● **La consigne**:
Pouvez-vous recopier mot pour mot le passage sur le syndrome du poulet décapité, en commençant par « L’époque du confinement » et en continuant jusqu'à « déni du réel. » ?

● **Texte source**:
----------------

Ce syndrome se décrit au mieux par le détour de l’expression anglophone running like a headless chicken : courir comme un « canard sans tête ». L’expression désigne une agitation irréfléchie où l’on se sent accaparée par des tâches trop nombreuses, qui nous font courir à droite et à gauche sans qu’on ne sache vraiment pourquoi ni après quoi on court. La mécanique de notre corps, individuel et social, continue à nous affairer, mais ces va-et-vient ont perdu leur sens.

L’époque du confinement a largement produit ce syndrome du poulet décapité. Nous avons été amenées à regarder avec incompréhension les mouvements qui nous agitaient avant le confinement, ou qui continuaient à nous agiter pendant le confinement, à l’occasion des tâches de réorganisation imposées par le télétravail, qui continuait à faire courir nos yeux sur nos écrans et nos doigts sur nos claviers – prolongeant le déni du réel.

----------------

● **Extrait des données**:
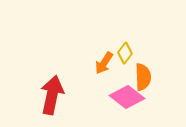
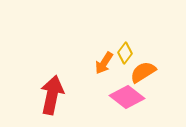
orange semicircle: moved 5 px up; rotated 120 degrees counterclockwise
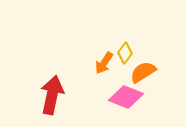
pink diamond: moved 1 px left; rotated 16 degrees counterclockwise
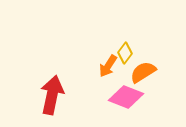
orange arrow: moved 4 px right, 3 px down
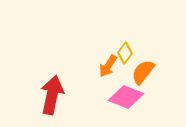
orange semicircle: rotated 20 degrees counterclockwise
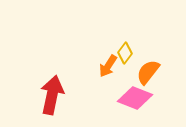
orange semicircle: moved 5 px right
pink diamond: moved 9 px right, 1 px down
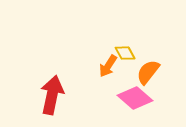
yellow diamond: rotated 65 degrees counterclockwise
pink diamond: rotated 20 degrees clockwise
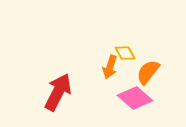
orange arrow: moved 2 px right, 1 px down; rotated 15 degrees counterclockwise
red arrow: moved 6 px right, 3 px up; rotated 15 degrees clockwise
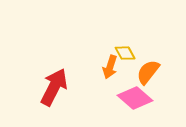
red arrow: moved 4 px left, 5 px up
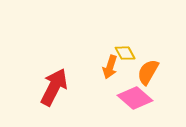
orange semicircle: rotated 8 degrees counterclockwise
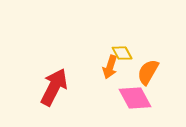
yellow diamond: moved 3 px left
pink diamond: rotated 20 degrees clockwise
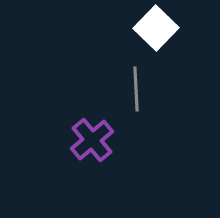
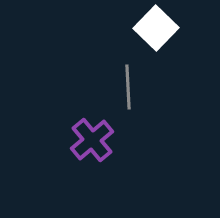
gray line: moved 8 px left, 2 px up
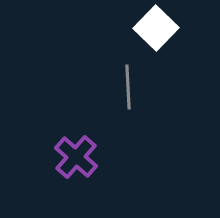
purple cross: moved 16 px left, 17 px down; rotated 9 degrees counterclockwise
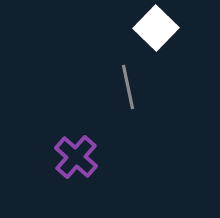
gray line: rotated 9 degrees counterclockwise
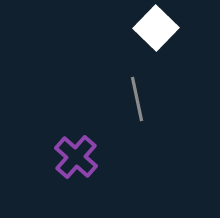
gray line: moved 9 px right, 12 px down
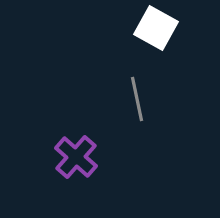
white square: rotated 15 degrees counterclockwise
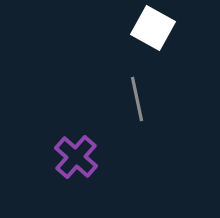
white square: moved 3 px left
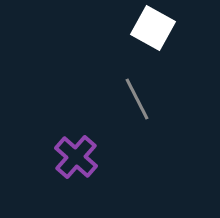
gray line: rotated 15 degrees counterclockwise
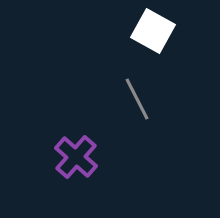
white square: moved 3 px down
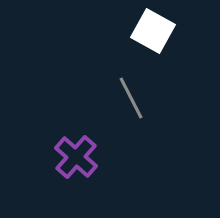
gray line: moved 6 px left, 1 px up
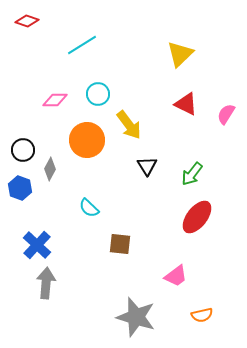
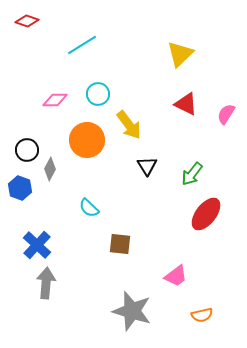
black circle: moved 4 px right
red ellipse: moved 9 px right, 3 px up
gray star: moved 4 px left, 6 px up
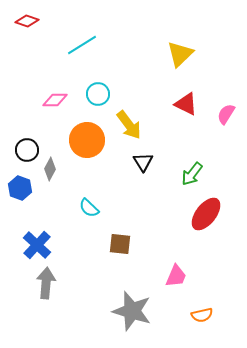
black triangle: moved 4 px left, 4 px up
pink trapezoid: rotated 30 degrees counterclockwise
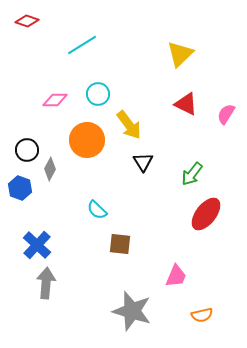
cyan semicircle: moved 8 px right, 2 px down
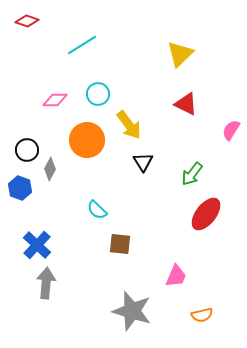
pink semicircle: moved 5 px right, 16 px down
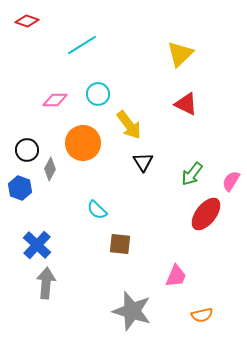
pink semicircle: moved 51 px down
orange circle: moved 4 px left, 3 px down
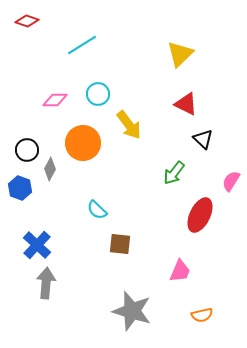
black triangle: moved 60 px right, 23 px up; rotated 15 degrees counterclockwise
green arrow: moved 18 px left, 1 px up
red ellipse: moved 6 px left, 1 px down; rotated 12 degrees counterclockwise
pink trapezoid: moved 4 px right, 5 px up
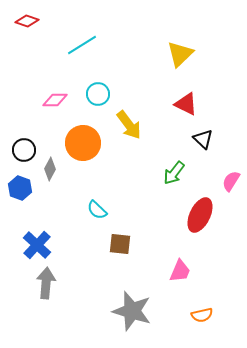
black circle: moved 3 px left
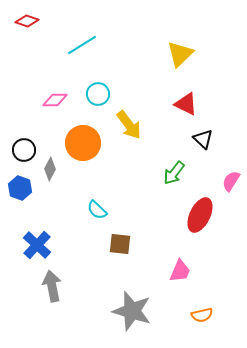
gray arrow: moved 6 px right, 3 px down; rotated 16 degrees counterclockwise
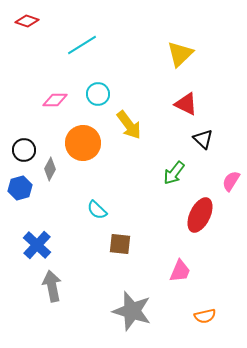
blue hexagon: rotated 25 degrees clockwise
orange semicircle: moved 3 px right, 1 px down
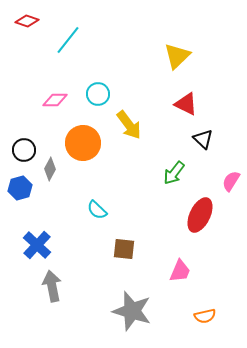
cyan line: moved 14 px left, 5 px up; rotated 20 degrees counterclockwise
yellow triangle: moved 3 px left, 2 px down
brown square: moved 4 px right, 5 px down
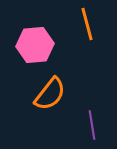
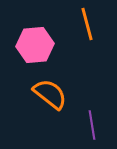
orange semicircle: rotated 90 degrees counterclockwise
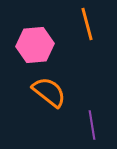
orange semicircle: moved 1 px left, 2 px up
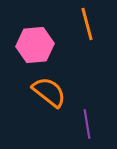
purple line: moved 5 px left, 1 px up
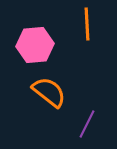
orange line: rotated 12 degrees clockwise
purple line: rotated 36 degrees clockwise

----------------

● **Corrigé**:
L’époque du confinement a largement produit ce syndrome du poulet décapité. Nous avons été amenées à regarder avec incompréhension les mouvements qui nous agitaient avant le confinement, ou qui continuaient à nous agiter pendant le confinement, à l’occasion des tâches de réorganisation imposées par le télétravail, qui continuait à faire courir nos yeux sur nos écrans et nos doigts sur nos claviers – prolongeant le déni du réel.